Мы с сестрой зачастили к Зое. Почему-то в то время не помню, какими были дядя Ваня и тётя Нюра, Зоины родители. Иногда мы с Галькой даже оставались «домовничать» у Зои, предупредив своих родителей: «Зойке скучно одной, она нас позвала ночевать». И родители отпускали нас, малолеток, спокойно.

Зима, за окном темно и мечется вьюга, на столе горит заплывшая парафином свечка, надёжно поставленная в банку, а мы лежим на горячей печке, и Зоя рассказывает нам «страшные истории». И не обязательно про нечистую силу. Недавняя война оставила много страшного, вернувшиеся с фронта наши солдаты рассказывали всякую «бывальщину», наверное, и привирали при этом во время пьяных застолий. Дядя Ваня, отец Зои, тоже воевал, но он был неразговорчив и в пьяных застольях почему-то не пьянел, как остальные собутыльники, а бледнел и сидел молча.

Запомнился мне один рассказ Зои:

– Наши заняли один немецкий город, выгнали всех немцев, а город этот был старинный и в нём были старинные за´мки.


Я перебиваю подружку:

– Ты неправильно говоришь: не за´мки, а замки´.

– Не мешай, Люська. Это дворцы такие – за´мки. Какие у царей бывают, только у немцев дворцы другие, потому так и называются. Они с высокими башнями, а внутри всё в золоте, и стены, и диваны с креслами, на стенах огромные зеркала в золотых рамах, печи выложены цветными плитками, а по углам стоят такие железные памятники – рыцари называются. У них лицо закрыто железной маской, в которой есть прорези для глаз. Я видела кино про Александра Невского, так там русские воины сражались с такими же немецкими рыцарями…

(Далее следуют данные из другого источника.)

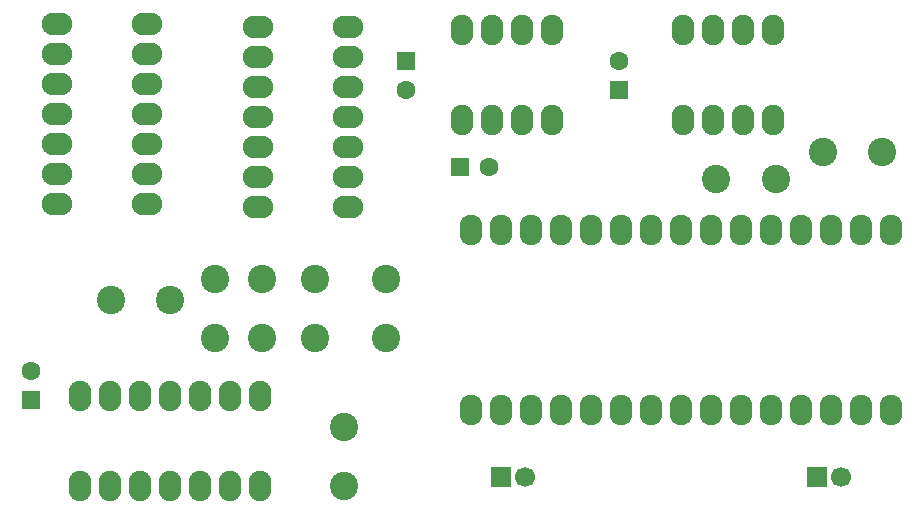
<source format=gbr>
G04 #@! TF.FileFunction,Soldermask,Top*
%FSLAX46Y46*%
G04 Gerber Fmt 4.6, Leading zero omitted, Abs format (unit mm)*
G04 Created by KiCad (PCBNEW 4.0.4-stable) date Monday, December 05, 2016 'PMt' 07:15:31 PM*
%MOMM*%
%LPD*%
G01*
G04 APERTURE LIST*
%ADD10C,0.100000*%
%ADD11R,1.600000X1.600000*%
%ADD12C,1.600000*%
%ADD13R,1.700000X1.700000*%
%ADD14C,1.700000*%
%ADD15O,1.924000X2.599640*%
%ADD16O,1.924000X2.597100*%
%ADD17O,2.599640X1.901140*%
%ADD18O,1.901140X2.599640*%
%ADD19C,2.398980*%
G04 APERTURE END LIST*
D10*
D11*
X79250000Y-37250000D03*
D12*
X79250000Y-39750000D03*
D11*
X47500000Y-66000000D03*
D12*
X47500000Y-63500000D03*
D11*
X83750000Y-46250000D03*
D12*
X86250000Y-46250000D03*
D11*
X97250000Y-39750000D03*
D12*
X97250000Y-37250000D03*
D13*
X114000000Y-72500000D03*
D14*
X116000000Y-72500000D03*
D13*
X87250000Y-72500000D03*
D14*
X89250000Y-72500000D03*
D15*
X120280000Y-51630000D03*
X117740000Y-51630000D03*
X115200000Y-51630000D03*
X112660000Y-51630000D03*
X110120000Y-51630000D03*
X107580000Y-51630000D03*
X105040000Y-51630000D03*
X102500000Y-51630000D03*
X99960000Y-51630000D03*
X97420000Y-51630000D03*
X94880000Y-51630000D03*
X92340000Y-51630000D03*
X89800000Y-51630000D03*
X87260000Y-51630000D03*
X84720000Y-51630000D03*
X84720000Y-66870000D03*
X87260000Y-66870000D03*
X89800000Y-66870000D03*
X92340000Y-66870000D03*
D16*
X94880000Y-66870000D03*
X97420000Y-66870000D03*
X99960000Y-66870000D03*
X102500000Y-66870000D03*
X105040000Y-66870000D03*
X107580000Y-66870000D03*
X110120000Y-66870000D03*
X112660000Y-66870000D03*
X115200000Y-66870000D03*
X117740000Y-66870000D03*
X120280000Y-66870000D03*
D17*
X57310000Y-49370000D03*
X57310000Y-46830000D03*
X57310000Y-44290000D03*
X57310000Y-41750000D03*
X57310000Y-39210000D03*
X57310000Y-36670000D03*
X57310000Y-34130000D03*
X49690000Y-34130000D03*
X49690000Y-36670000D03*
X49690000Y-39210000D03*
X49690000Y-41750000D03*
X49690000Y-44290000D03*
X49690000Y-46830000D03*
X49690000Y-49370000D03*
X66690000Y-34380000D03*
X66690000Y-36920000D03*
X66690000Y-39460000D03*
X66690000Y-42000000D03*
X66690000Y-44540000D03*
X66690000Y-47080000D03*
X66690000Y-49620000D03*
X74310000Y-49620000D03*
X74310000Y-47080000D03*
X74310000Y-44540000D03*
X74310000Y-42000000D03*
X74310000Y-39460000D03*
X74310000Y-36920000D03*
X74310000Y-34380000D03*
D18*
X83940000Y-42310000D03*
X86480000Y-42310000D03*
X89020000Y-42310000D03*
X91560000Y-42310000D03*
X91560000Y-34690000D03*
X89020000Y-34690000D03*
X86480000Y-34690000D03*
X83940000Y-34690000D03*
X51630000Y-73310000D03*
X54170000Y-73310000D03*
X56710000Y-73310000D03*
X59250000Y-73310000D03*
X61790000Y-73310000D03*
X64330000Y-73310000D03*
X66870000Y-73310000D03*
X66870000Y-65690000D03*
X64330000Y-65690000D03*
X61790000Y-65690000D03*
X59250000Y-65690000D03*
X56710000Y-65690000D03*
X54170000Y-65690000D03*
X51630000Y-65690000D03*
X102690000Y-42310000D03*
X105230000Y-42310000D03*
X107770000Y-42310000D03*
X110310000Y-42310000D03*
X110310000Y-34690000D03*
X107770000Y-34690000D03*
X105230000Y-34690000D03*
X102690000Y-34690000D03*
D19*
X54250640Y-57500000D03*
X59251900Y-57500000D03*
X71500000Y-60749360D03*
X71500000Y-55748100D03*
X67000000Y-55750640D03*
X67000000Y-60751900D03*
X74000000Y-68250640D03*
X74000000Y-73251900D03*
X77500000Y-60749360D03*
X77500000Y-55748100D03*
X63000000Y-60749360D03*
X63000000Y-55748100D03*
X110499360Y-47250000D03*
X105498100Y-47250000D03*
X119499360Y-45000000D03*
X114498100Y-45000000D03*
M02*

</source>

Галька вмешивается, торопит:

– Ну, дальше, Зоя, рассказывай!

Зоя продолжает:

– Ну и вот. Чтобы это золото не разграбили, нашим солдатам приказали охранять этот замок, чтобы после войны устроить в нём музей.

Мы с Галькой не знаем, что такое музей, но нам и не важно знать. Слушаем, раскрыв от внимания рты.

– Один наш солдат вызвался стоять на посту ночью, пока остальные спят, а он потом отсыпался днём. Конечно, наши проверили, что в замке никого нет. И вот солдат рассказывал потом:

– Стою ночью, кругом темень, только на моём посту горит керосиновая лампа. Электричество отключено. Слышу – шаги чьи-то приближаются ко мне. Я: «Стой, кто идёт? Стрелять буду!» А на меня идёт… немец, и морда у него белая-белая, как у покойника. Я шумлю: «Хенде хох! Стрелять буду!» А он всё равно идёт. Я стреляю, а он не падает! Так и прошёл мимо меня! Думаю – привиделось мне, что ли? Утром рассказываю ребятам, а они ржут. На следующую ночь – такая же картина. Я чуть с ума не сошёл. Немец-то на покойника или на приведение похож. Днём опять обошли и проверили все помещения. Полный порядок везде и тишина. Но когда я шёл мимо одного рыцаря, он чуть покачнулся. Гляжу в прорези для глаз – зрачки живые. Я фонариком посветил, а в прорези глаза моргнули! У меня махорка в кармане, я взял да и метнул немного махорки в прорезь, а там к-а-к чихнёт кто-то! Ну никакое это не привидение. Долбанул прикладом по шлёму, сшиб его. Ну и в рыцаре живой немец стоял, а морда, наверно, специально чем-то белым намазана, чтобы ночью на приведение походить. Стали с ребятами и других рыцарей проверять, в них тоже живые немцы прячутся! Они, видно, ночью выходили из замка таким вот способом. И главное, в винтовках наших сумели как-то патроны подменить, патроны-то оказались холостые…

…Вот такая «бывальщина», рассказанная нам Зоей с чьих-то слов. Враньё, но мы верили, что так всё и было в немецком замке…

К нам, вернее, к моим братьям, часто прибегал бойкий мальчишка и ровесник нашему Герке Вовка Боков. Как рассказала потом наша бабка, он тоже из Густоевской родни и тоже из Вознесенки. Он-то прибегал к моим братьям, а мои подружки стали вдруг дразнить меня, будто Вовка – мой жених, потому и бегает к нам. Слово «жених» применительно ко мне казалось обидным с оттенком неприличия, и я со слезами жаловалась бабушке и просила не велеть Вовке к нам бегать.